How to complete this task:
Only lines holding the word "clearer" should be copied from the material.

Provided data:
..............................

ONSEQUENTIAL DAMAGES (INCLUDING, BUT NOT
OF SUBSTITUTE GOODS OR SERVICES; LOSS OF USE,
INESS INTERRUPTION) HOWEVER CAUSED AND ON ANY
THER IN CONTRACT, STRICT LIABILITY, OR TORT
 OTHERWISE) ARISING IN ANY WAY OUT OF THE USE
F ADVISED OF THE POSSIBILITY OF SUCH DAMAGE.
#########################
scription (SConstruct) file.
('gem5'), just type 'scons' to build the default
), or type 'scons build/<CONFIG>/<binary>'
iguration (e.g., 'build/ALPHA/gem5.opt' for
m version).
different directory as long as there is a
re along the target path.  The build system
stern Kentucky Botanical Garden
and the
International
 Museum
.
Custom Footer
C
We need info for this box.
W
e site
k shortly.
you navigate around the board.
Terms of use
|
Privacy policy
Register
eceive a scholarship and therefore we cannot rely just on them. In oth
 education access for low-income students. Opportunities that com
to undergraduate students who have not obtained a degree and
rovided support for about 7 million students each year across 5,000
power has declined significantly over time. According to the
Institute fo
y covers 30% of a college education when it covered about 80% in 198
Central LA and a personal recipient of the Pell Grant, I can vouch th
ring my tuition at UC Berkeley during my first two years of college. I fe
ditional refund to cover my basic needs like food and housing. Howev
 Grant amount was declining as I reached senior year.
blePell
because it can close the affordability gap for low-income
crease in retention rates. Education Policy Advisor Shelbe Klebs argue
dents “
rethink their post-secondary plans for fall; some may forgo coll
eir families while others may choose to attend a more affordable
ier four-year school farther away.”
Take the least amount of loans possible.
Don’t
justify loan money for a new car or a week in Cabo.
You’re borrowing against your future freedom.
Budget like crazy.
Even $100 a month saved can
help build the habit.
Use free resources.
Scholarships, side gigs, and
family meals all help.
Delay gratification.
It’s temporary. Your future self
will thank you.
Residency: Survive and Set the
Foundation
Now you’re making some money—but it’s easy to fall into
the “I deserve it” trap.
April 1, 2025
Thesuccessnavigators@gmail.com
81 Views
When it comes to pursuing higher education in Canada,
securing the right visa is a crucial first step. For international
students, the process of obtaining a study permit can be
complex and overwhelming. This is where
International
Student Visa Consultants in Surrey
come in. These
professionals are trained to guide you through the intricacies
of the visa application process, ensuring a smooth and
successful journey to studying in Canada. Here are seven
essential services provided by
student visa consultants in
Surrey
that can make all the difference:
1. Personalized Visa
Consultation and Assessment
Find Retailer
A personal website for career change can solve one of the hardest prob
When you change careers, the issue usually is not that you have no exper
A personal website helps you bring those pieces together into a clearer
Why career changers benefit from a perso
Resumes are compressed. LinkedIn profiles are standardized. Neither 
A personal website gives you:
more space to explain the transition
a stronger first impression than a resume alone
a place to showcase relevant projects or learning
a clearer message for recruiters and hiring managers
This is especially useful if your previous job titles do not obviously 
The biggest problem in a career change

..............................

Finished task:
A personal website helps you bring those pieces together into a clearer
a clearer message for recruiters and hiring managers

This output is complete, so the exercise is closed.